Read the ruling and opinions for yourself here:
From SCOTUSBlog:
In her 26-page opinion for the majority, Barrett stressed that courts would have the power to issue universal injunctions only if courts had provided similar remedies in early English and U.S. history. But there is no such history, Barrett concluded. Indeed, she noted, “universal injunctions were not a feature of federal-court litigation until sometime in the 20th century,” and they “remained rare until the turn of the 21st century.”
Barrett also pushed back against the suggestion that the district courts issued the universal injunctions in this case to provide the challengers with complete relief. Although the principle of complete relief is an important one, she recognized, it is a “narrower concept” than a universal injunction, and it focuses on the idea of providing “complete relief between the parties” in a particular case.
In this case, Barrett wrote, “prohibiting enforcement of the Executive Order against the child of an individual pregnant plaintiff will give that plaintiff complete relief: Her child will not be denied citizenship. Extending the injunction to cover all other similarly situated individuals would not render her relief any more complete.”

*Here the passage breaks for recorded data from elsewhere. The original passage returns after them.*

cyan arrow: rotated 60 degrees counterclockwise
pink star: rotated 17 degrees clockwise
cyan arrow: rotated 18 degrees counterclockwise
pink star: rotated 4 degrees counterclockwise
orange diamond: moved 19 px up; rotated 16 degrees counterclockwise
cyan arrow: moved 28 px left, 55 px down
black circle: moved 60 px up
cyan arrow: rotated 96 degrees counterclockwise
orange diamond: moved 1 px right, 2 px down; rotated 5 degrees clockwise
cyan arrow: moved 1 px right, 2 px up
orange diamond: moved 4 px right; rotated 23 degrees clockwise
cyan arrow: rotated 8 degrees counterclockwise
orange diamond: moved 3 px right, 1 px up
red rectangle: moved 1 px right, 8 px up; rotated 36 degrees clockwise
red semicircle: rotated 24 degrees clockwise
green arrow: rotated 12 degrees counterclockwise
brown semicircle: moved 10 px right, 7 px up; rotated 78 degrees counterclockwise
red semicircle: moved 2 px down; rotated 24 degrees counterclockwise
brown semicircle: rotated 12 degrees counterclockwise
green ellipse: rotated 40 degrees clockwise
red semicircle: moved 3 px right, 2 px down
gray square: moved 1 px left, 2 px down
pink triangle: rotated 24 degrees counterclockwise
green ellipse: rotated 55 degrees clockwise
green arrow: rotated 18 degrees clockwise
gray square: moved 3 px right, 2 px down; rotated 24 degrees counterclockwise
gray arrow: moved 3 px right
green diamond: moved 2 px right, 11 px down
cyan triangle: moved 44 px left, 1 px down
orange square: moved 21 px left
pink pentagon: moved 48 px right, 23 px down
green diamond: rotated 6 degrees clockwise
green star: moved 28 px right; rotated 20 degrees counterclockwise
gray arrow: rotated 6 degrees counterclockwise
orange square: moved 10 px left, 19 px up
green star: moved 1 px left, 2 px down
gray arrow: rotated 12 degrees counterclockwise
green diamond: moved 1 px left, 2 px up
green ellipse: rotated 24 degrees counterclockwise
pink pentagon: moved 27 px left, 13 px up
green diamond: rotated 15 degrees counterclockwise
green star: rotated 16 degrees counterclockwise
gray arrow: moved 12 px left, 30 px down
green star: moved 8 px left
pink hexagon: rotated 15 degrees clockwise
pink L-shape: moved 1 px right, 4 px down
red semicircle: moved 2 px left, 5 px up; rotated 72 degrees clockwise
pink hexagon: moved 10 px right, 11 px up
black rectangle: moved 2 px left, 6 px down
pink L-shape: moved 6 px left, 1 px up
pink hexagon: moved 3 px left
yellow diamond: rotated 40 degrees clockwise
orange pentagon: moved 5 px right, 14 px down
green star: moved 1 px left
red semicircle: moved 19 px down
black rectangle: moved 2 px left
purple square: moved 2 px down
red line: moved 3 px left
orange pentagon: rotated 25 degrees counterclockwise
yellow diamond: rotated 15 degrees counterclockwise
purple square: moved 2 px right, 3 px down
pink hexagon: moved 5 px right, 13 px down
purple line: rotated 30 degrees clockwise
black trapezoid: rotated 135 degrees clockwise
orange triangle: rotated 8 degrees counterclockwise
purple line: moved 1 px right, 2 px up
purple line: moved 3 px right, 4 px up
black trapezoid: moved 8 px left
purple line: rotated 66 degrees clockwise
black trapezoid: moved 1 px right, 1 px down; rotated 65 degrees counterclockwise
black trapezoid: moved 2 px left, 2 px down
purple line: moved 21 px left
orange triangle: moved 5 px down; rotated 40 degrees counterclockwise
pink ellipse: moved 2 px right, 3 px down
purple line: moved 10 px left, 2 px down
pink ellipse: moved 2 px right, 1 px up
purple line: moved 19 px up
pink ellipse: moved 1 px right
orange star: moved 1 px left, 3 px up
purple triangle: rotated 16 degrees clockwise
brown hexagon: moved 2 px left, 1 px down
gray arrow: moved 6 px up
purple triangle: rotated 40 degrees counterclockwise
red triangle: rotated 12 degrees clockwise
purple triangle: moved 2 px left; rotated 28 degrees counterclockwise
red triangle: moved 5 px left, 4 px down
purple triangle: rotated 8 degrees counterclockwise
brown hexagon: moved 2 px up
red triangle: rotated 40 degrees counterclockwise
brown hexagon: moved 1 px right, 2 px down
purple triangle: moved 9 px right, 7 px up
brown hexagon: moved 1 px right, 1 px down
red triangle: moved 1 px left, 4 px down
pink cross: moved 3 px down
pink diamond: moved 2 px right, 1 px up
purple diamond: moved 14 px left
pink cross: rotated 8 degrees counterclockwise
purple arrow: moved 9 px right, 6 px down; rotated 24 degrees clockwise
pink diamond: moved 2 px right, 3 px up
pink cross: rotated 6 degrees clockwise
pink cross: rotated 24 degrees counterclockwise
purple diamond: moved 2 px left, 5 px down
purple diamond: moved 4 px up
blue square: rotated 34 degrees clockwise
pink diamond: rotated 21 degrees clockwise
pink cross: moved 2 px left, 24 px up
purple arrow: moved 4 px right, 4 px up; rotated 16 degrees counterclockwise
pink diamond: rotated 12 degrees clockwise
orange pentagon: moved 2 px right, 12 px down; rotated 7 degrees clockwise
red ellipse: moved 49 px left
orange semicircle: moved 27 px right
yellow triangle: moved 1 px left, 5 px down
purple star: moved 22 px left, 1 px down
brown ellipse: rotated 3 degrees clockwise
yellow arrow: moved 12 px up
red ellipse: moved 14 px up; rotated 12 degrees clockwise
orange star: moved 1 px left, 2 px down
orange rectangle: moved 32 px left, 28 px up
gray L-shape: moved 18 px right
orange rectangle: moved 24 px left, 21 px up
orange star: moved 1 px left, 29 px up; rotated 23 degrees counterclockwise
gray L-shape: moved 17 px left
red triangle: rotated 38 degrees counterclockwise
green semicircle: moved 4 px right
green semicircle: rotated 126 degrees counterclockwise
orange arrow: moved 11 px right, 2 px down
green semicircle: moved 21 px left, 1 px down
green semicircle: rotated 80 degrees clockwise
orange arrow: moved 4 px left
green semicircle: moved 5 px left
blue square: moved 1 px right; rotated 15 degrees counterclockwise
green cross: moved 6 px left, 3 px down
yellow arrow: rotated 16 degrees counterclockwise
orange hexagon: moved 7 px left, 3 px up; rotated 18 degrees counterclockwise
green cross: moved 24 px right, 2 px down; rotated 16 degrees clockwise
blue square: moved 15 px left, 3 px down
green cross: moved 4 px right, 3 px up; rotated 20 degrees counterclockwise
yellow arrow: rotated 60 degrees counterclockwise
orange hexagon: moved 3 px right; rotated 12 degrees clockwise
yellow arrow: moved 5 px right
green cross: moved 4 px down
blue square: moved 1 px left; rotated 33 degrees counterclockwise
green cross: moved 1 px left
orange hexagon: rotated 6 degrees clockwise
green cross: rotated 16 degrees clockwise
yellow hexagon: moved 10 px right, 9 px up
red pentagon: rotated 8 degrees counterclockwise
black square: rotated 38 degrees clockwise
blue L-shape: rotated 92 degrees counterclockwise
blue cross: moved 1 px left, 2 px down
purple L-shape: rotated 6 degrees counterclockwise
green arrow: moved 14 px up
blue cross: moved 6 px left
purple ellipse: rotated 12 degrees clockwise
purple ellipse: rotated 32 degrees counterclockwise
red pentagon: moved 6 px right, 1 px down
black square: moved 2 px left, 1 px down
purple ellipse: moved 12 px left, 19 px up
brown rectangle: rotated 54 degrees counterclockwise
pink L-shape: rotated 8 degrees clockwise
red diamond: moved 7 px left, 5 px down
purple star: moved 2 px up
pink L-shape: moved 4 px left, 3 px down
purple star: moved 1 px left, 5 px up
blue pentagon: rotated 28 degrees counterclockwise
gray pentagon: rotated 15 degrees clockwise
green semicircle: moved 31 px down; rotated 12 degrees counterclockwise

The court did not decide whether the district courts’ injunctions should be narrower for the states challenging the executive order, and instead left it to the “lower courts [to] determine whether a narrower injunction is appropriate.” The states had argued, Barrett noted, that a universal injunction was necessary to give the states complete relief because of, for example, the likelihood that residents will move from one state to another or be born in a different state from their parents’ residence. Otherwise, the states contended, they would have to “track and verify the immigration status of the parents of every child, along with the birth State of every child for whom they provide certain federally funded benefits” that are contingent on U.S. citizenship.
“Legalese”
If I were a Supreme Court Justice, I would tell my clerks to avoid using the word “legalese” in a dissent.
It’s like the complaint “You’re arguing semantics!”
Well, yes. We’re arguing about meaning.
If you’d prefer to complain about how the sentence is not well-formed, we could do that, but soon thereafter we’ll be back to arguing semantics.
The Republicans actually don’t oppose nationwide injunctions: they are constantly going to judges like O’Connor and Kacsmaryk for nationwide injunctions. And SCOTUS doesn’t oppose them either. If President Harris issued an EO banning guns, they’d uphold a district court’s injunction in a hot second. They oppose injunctions that stop Trump. That’s it.
Maybe we should have something like a “limiting principle”.